Media and policymakers can’t disabuse themselves of the false narrative that the opioid problem is the product of doctors hooking their patients on opioids when they treat their pain, despite the large number of studies showing–and the Director of the National Institute on Drug Abuse stating—that opioids used in the medical setting have a very low addiction rate. Therefore, most opioid policy has focused on decreasing the number of pills prescribed. Reducing the number of pills also aims at making less available for “diversion” into the black market. This is making many patients suffer from undertreatment of their pain and causes some, in desperation, to turn to the black market or to suicide.

Since 2010, opioid policy has also promoted the development of abuse-deterrent formulations of opioids—opioids that cannot be crushed and snorted or dissolved and injected.

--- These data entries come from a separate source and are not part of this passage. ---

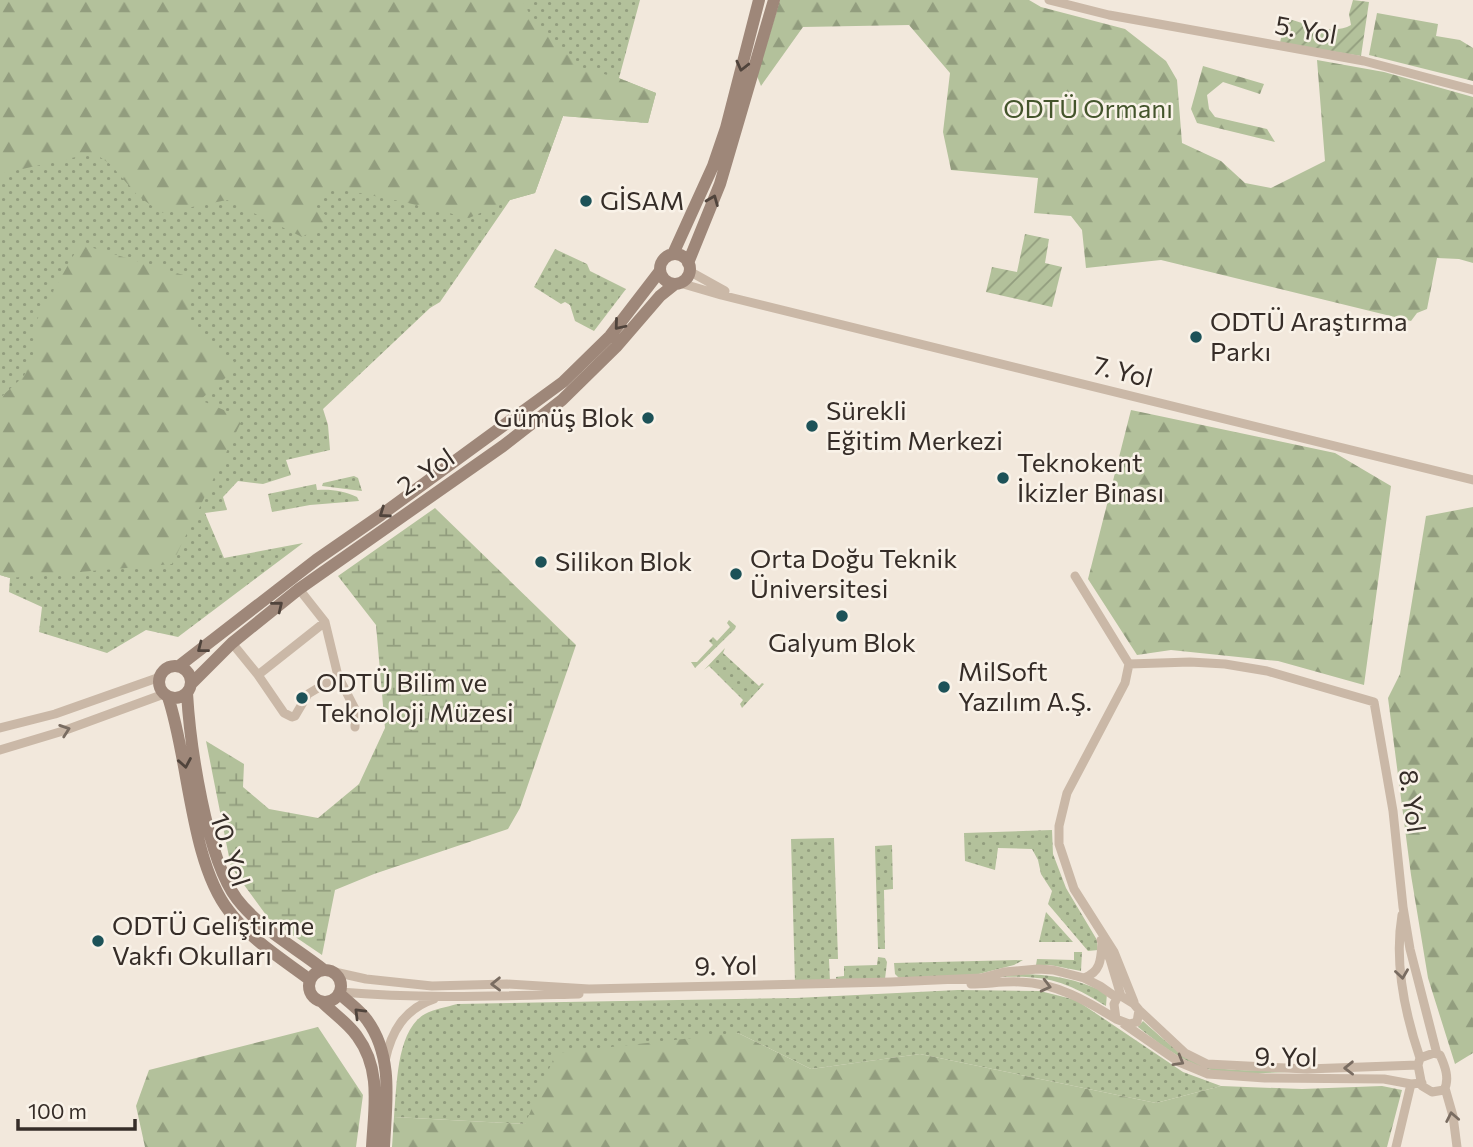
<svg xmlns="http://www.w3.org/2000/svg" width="1473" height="1147" viewBox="0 0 1473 1147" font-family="Commissioner,sans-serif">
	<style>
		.grass { fill: url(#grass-dots) }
		.forest { fill: url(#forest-firs) }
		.wetland { fill: url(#wetland-marsh) }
		.garden { fill: url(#garden-furrows) }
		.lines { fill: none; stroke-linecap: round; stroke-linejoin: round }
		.street { stroke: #cab8a7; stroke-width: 9 }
		.secondary { stroke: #9e8779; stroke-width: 12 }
		.oneway { stroke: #50443c }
		.oneway2 { stroke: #796c61 }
		.poi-dot { fill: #1d5258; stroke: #f9f2e8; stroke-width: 2.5 }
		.labels { text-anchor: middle; stroke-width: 5; stroke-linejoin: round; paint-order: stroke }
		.street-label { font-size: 26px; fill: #362d28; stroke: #f9f2e8 }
		.park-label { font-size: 26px; fill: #44552c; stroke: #f9f2e8 }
		.poi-label { font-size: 26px; fill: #362d28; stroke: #f9f2e8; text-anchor: start }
	</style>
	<defs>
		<pattern id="grass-dots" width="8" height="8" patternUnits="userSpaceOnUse" patternTransform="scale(1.75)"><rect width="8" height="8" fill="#b3c19b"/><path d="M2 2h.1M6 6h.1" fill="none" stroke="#929d7e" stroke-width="1.8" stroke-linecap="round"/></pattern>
		<pattern id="forest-firs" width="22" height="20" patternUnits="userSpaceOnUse" patternTransform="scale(1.75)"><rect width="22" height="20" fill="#b3c19b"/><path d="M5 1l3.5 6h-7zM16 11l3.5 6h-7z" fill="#929d7e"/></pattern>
		<pattern id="wetland-marsh" width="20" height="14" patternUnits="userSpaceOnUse" patternTransform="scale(1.75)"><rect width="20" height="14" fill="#b3c19b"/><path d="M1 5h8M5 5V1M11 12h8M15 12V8" fill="none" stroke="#929d7e"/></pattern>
		<pattern id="garden-furrows" width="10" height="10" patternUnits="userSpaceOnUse" patternTransform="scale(1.75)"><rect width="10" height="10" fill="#b3c19b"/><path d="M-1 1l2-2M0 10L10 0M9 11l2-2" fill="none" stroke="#929d7e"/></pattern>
	</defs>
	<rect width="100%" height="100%" fill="#f2e8dc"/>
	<path class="grass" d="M0 0H640L619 78 656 93 648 123 563 116 535 193 510 200 440 302 430 308 323 409 328 425 330 450 286 460 291 475 263 484 238 481 223 497 227 510 205 513 224 558 303 543 178 637 146 630 107 653 39 632 42 607 9 592 10 578 0 575Z
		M555 249 587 264 590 271 626 289 594 331 575 321 570 305 565 302 561 304 534 287Z
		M354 476 358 478 362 491 322 486 323 483Z
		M316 484 317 490C332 489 344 491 357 497L359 501 310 505 272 512 268 494Z
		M729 620 736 626 735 629 695 668 691 662H697L713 645 709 641 713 637 717 641 730 627 727 623Z
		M725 648 723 653 759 686 762 683 764 684 742 708 740 704 743 700 709 666 704 670Z
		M1052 830 1053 854 1066 888 1097 940 1098 950 1088 951 1048 904 1052 891 1041 874 1038 860 1032 849 998 848 995 870 965 861 964 833Z
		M834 838 838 959H829L830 982 795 983 791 839Z
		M892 845 893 889 884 890 885 949H878L875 846Z
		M1046 912 1073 942H1039Z
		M1074 952H1082L1081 971 1050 965H1036L1037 959 1074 960Z
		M878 957 885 958 887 962 885 979 836 981V977L844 976V966L877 965Z
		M1023 960 1014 965 963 978H899L895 974 894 963Z
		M1018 974C1051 974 1077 979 1107 993L1106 1006C1066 981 1047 975 999 977Z
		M958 990 1040 991 1076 1000 1183 1072 1221 1086 1156 1103 920 1054 811 1069 738 1033 525 1124 394 1117C397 1087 396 1030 425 1014 434 1009 447 1007 457 1004L796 998Z
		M1143 1021C1174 1049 1194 1069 1238 1070 1256 1071 1277 1069 1294 1072 1266 1072 1231 1077 1204 1068 1180 1060 1158 1043 1138 1027Z"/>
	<path class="forest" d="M0 0H522L529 13 579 67 618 78 656 93 648 123 563 116 535 193 510 200 469 218 404 202 330 187 313 204 331 220 302 237 227 200 162 213 138 196 110 164 94 153 0 174Z
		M780 0H1029L1041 7 1125 29 1166 61 1177 80 1182 143 1221 161 1245 183 1271 188 1325 161 1317 60 1384 72 1473 97V263L1459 259 1437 258 1427 309 1417 313 1411 321 1161 260 1086 268 1082 230 1071 216 1034 213 1038 178 951 170 943 132 950 73 909 25 803 27 761 86 757 76Z
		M1377 13 1438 24 1436 36 1460 40 1473 48V81L1369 55Z
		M1203 66 1264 84 1260 94 1223 82 1207 95 1209 109 1215 117 1267 129 1275 142 1197 123 1191 109Z
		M80 244 190 277V326L239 366 200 400 243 418 172 564 10 578 0 575V398L24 376 35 350V323Z
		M1131 410 1335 453 1391 486 1364 685 1278 661 1171 650 1137 655 1088 579Z
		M1473 507V1053L1455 1064 1428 978 1411 875 1388 698 1400 674 1426 516Z
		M318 1027 363 1095 356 1147H145L136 1106 149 1070Z
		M738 1033 811 1069 920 1054 1156 1103 1221 1086 1302 1089 1382 1086 1402 1090 1387 1147H392L394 1117 525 1124 556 1053Z"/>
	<path class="wetland" d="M435 508 576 645 520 808 508 829 374 874 335 890 322 955 269 919 231 867 206 741 244 764 243 787 269 809 318 818 359 784 385 728 376 625 338 576Z"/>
	<path class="garden" d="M1353 0 1369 2 1361 56 1280 43 1285 18C1305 23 1333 36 1351 25L1349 14Z
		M1025 234 1049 239 1045 263 1062 267 1052 307 986 292 992 267 1017 272Z"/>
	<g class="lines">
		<path class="street" d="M1049 0 1109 15 1364 61 1473 90
			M689 271 725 291
			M680 283 721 295 1473 480
			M1075 576 1129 664 1125 683 1067 793 1059 826V844L1074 889 1114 952 1134 1002
			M299 589 325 622 338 676 355 709V727
			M232 643 258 675 325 622
			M1129 664 1190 662 1225 664 1267 671 1374 702 1393 811 1403 907 1410 949 1437 1054
			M258 675 284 713 292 717 295 716 308 694 338 676
			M0 728 55 714 160 677
			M0 750 63 731 164 694
			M1402 915C1394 962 1405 1014 1420 1058
			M1101 940 1110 959 1121 996
			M330 971 366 979 432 986 507 984 589 989 891 982 981 978 1004 972 1038 969 1053 970 1084 978 1100 986 1117 998 1121 996 1134 1004 1139 1010 1137 1022 1129 1024 1116 1019 1114 1004 1117 998
			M1084 978C1101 972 1101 959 1102 943
			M971 984C987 984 1004 981 1020 982 1056 983 1087 1001 1116 1019
			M340 992C419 999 499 996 579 994
			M1139 1010 1185 1053 1207 1064 1307 1069 1418 1065
			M1124 1024 1179 1062 1208 1074 1265 1078 1384 1079 1411 1084 1422 1083
			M1434 1053 1440 1055C1445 1066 1450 1079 1444 1090L1432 1092 1422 1086 1418 1065 1420 1058Z
			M385 1061C391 1032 404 1009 434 999
			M1445 1088 1453 1116 1457 1147
			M1396 1147 1411 1084"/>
		<path class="secondary" d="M673 254 713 166 726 128 759 0
			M660 269a15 15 0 1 1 30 0a15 15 0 1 1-30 0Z
			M688 263 720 184 774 0
			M159 682a16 16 0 1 1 32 0a16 16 0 1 1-32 0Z
			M179 666 316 560 381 515 563 382 610 336 660 271
			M191 684 232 643 299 589 503 446 562 400 616 347 660 296 675 284
			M187 693C190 744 206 858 237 899 260 929 295 947 324 970
			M168 697C189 759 190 861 229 911 251 940 282 959 310 980
			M309 986a16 16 0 1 1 32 0a16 16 0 1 1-32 0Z
			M339 993C348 1002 360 1010 367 1020 394 1057 386 1104 384 1147
			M322 1002C333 1013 348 1023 357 1036 382 1070 374 1108 372 1147"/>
	</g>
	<defs><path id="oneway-chevron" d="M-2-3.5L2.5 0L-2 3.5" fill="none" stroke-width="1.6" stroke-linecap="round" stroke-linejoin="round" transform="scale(1.75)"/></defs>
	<g class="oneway">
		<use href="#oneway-chevron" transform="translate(742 66) rotate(104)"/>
		<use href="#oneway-chevron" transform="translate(713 200) rotate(-68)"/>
		<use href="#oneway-chevron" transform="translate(619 325) rotate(130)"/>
		<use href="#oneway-chevron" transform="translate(384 513) rotate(145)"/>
		<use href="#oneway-chevron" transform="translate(278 606) rotate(-39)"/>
		<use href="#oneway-chevron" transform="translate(202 648) rotate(142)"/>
		<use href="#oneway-chevron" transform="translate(185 763) rotate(80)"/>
		<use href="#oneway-chevron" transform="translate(359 1013) rotate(-135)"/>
	</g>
	<g class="oneway2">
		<use href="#oneway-chevron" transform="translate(65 730) rotate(-19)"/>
		<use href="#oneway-chevron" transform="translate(1402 974) rotate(82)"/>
		<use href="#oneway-chevron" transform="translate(496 984) rotate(179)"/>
		<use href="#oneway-chevron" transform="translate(1046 986) rotate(14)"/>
		<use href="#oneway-chevron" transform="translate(1179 1061) rotate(30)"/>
		<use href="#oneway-chevron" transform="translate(1349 1068) rotate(179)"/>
		<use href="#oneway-chevron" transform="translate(1452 1117) rotate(-101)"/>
	</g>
	<g class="poi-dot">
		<circle cx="586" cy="201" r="7"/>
		<circle cx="1196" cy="337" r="7"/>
		<circle cx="648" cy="418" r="7"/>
		<circle cx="812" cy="426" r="7"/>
		<circle cx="1003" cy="478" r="7"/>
		<circle cx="541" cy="562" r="7"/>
		<circle cx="736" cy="574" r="7"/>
		<circle cx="842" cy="616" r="7"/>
		<circle cx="944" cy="687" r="7"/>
		<circle cx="302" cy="698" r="7"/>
		<circle cx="98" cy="941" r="7"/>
	</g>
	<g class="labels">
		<g class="street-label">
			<text transform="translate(1306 30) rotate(10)" y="9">5. Yol</text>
			<text transform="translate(1123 372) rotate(14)" y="9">7. Yol</text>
			<text transform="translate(426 472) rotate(-34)" y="9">2. Yol</text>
			<text transform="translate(1412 801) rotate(82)" y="9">8. Yol</text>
			<text transform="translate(230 850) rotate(72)" y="9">10. Yol</text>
			<text transform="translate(726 966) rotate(-1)" y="9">9. Yol</text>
			<text transform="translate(1286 1057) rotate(1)" y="9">9. Yol</text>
		</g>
		<g class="park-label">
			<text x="1088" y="118">ODTÜ Ormanı</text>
		</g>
		<g class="poi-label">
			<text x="600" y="210">GİSAM</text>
			<text x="1210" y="331">ODTÜ Araştırma<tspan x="1210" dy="30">Parkı</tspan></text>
			<text x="826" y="420">Sürekli<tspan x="826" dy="30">Eğitim Merkezi</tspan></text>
			<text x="634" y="427" text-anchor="end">Gümüş Blok</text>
			<text x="1017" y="472">Teknokent<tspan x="1017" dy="30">İkizler Binası</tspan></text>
			<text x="750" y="568">Orta Doğu Teknik<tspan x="750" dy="30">Üniversitesi</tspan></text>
			<text x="555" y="571">Silikon Blok</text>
			<text x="842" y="652" text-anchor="middle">Galyum Blok</text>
			<text x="958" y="681">MilSoft<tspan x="958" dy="30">Yazılım A.Ş.</tspan></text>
			<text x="316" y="692">ODTÜ Bilim ve<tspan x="316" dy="30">Teknoloji Müzesi</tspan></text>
			<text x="112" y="935">ODTÜ Geliştirme<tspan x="112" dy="30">Vakfı Okulları</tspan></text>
		</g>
	</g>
	<path d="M18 1119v10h117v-10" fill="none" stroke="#362d28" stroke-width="3.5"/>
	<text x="28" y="1119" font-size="21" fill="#362d28" stroke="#f9f2e8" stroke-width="5" paint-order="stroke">100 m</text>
</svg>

As a just-released Cato Research Brief as well as my Policy Analysis from earlier this year have shown, rendering prescription opioids unsuitable for abuse has only served to make non-medical users migrate over to more dangerous heroin, which is increasingly laced with illicit fentanyl. 

This is how things always work with prohibition. Fighting a war on drugs is like playing a game of “Whac-a-mole.” The war is never-ending and the deaths keep mounting.

The so-called “opioid crisis” has morphed into a “fentanyl and heroin crisis.” But it has been an unintended consequence of prohibition from the get go.